Chlorogenic acid prevents vancomycin-induced nephrotoxicity without compromising vancomycin antibacterial properties

Vancomycin (VCM) is an effective chemotherapeutic agent commonly used against gram-positive microorganisms but has serious nephrotoxic side effects that limit its effectiveness. New therapeutics and strategies are urgently needed to combat VCM associated nephrotoxicity.

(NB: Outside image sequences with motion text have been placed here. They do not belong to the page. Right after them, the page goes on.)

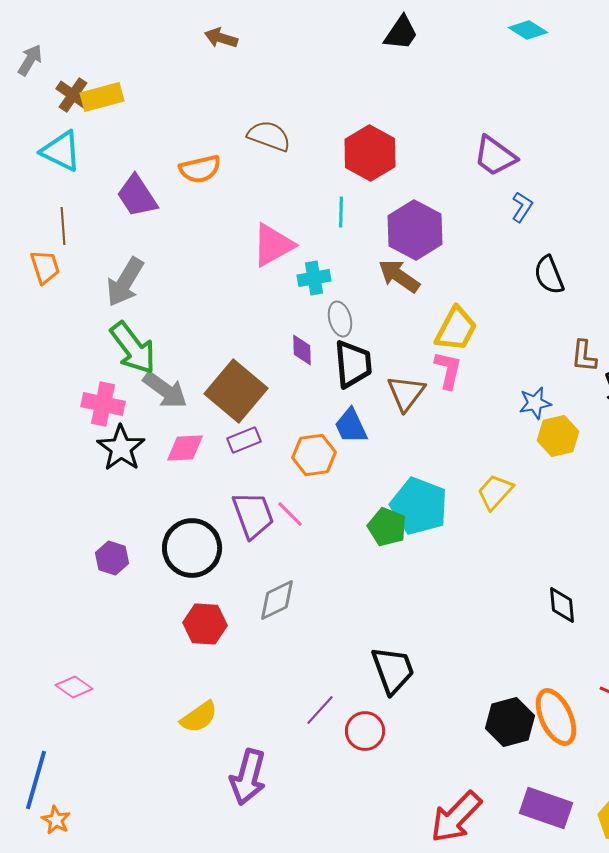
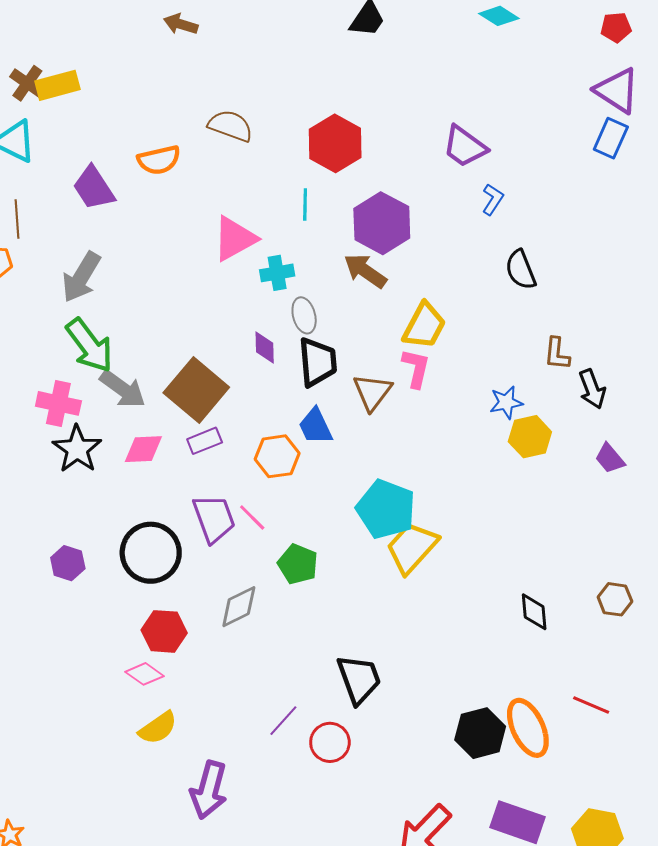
yellow trapezoid: (495, 492) -> (412, 548), moved, size x1.4
green pentagon: (387, 527) -> (298, 564), moved
pink diamond: (74, 687) -> (144, 674), moved

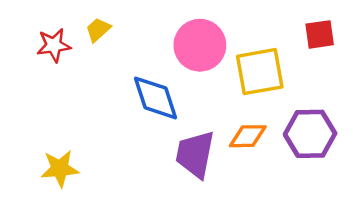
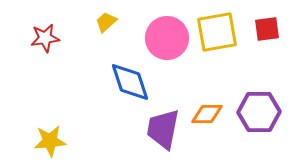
yellow trapezoid: (98, 30) -> (106, 22), moved
yellow square: (260, 72) -> (217, 32), moved

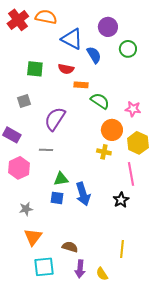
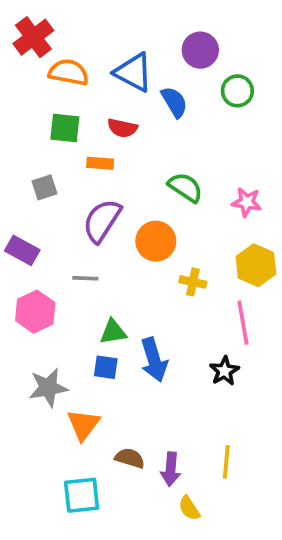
orange semicircle: (46, 17) -> (69, 72), moved
orange rectangle: (81, 85) -> (100, 163), moved
orange circle: (112, 130) -> (156, 241), moved
gray star: (26, 209) -> (48, 388), size x1.5
orange triangle: (33, 237) -> (83, 425), moved
purple arrow: (80, 269) -> (171, 469), moved

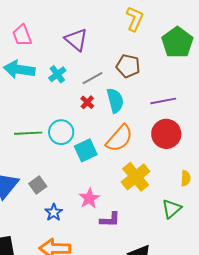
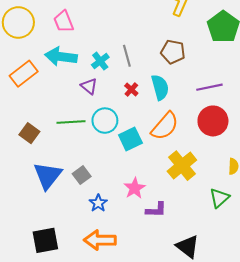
purple triangle: (76, 40) -> (89, 86), moved, size x0.7
gray line: (92, 78) -> (127, 56), moved, turned -75

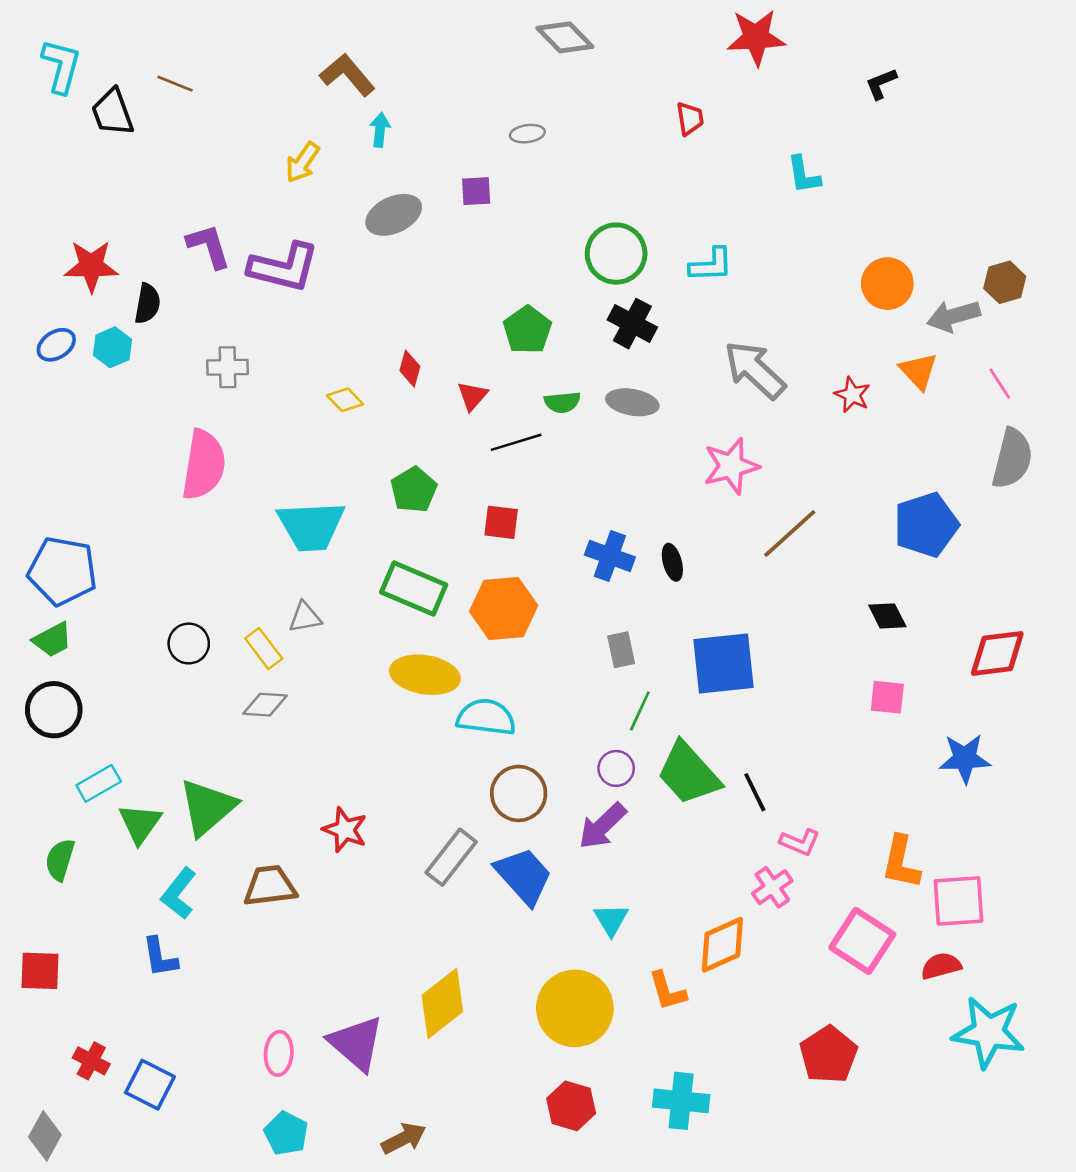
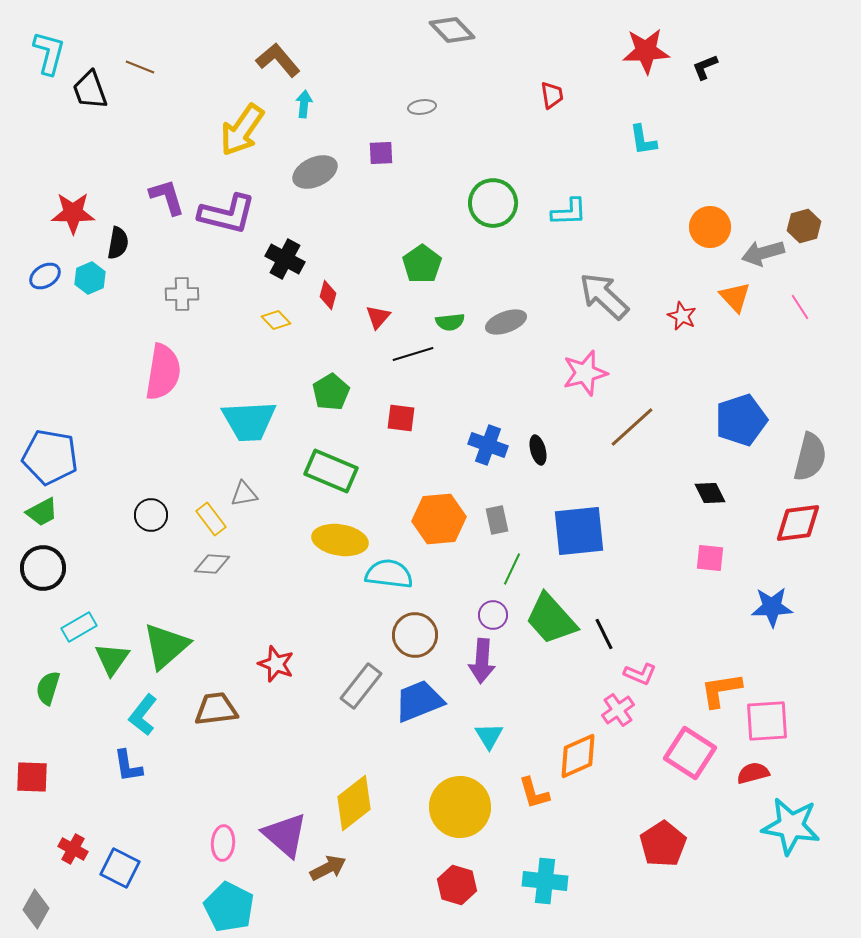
red star: (756, 37) -> (646, 51), moved
yellow arrow: (302, 162) -> (242, 130), size x1.6
black cross: (632, 324) -> (285, 259), moved
gray ellipse: (632, 402) -> (506, 322), turned -30
gray semicircle: (1012, 459) -> (810, 457), moved
orange hexagon: (504, 608) -> (439, 519), moved
purple arrow: (602, 826) -> (482, 661), turned -42
orange L-shape: (901, 862) -> (721, 690), turned 69
blue trapezoid: (524, 876) -> (419, 701), turned -70
cyan pentagon: (286, 1133) -> (229, 907), size x1.4
brown arrow: (404, 1138) -> (328, 868), moved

In this study, we determined the protective effect of chlorogenic acid (CA) in a rat model of VCM-induced nephrotoxicity. VCM administration led to markedly elevated blood urea nitrogen and serum creatinine levels that could be prevented with CA co-administration. VCM-mediated oxidative stress was also significantly attenuated by CA as reflected by decreased malondialdehyde and nitric oxide in VCM-treated kidneys. CA administration also prevented the VCM-mediated decrease in the renal antioxidative enzyme activities of glutathione reductase, glutathione peroxidase, and catalase and led to increased levels of reduced glutathione that had been depleted by VCM. Moreover, CA administration clearly inhibited VCM-induced expression of nuclear factor-kappa B, inducible nitric oxide synthase and the downstream pro-inflammatory mediators tumor necrosis factor-α and interleukins 1β and 6. Apoptotic markers were also markedly down-regulated with CA. Overall, CA treatment mitigated VCM-induced oxidative and nitrosative stresses and countered the apoptotic and inflammatory effects of VCM. Notably, CA did not affect the antibacterial activity of VCM in vitro.

Keywords: apoptosis; chlorogenic acid; inflammation; oxidative stress; vancomycin.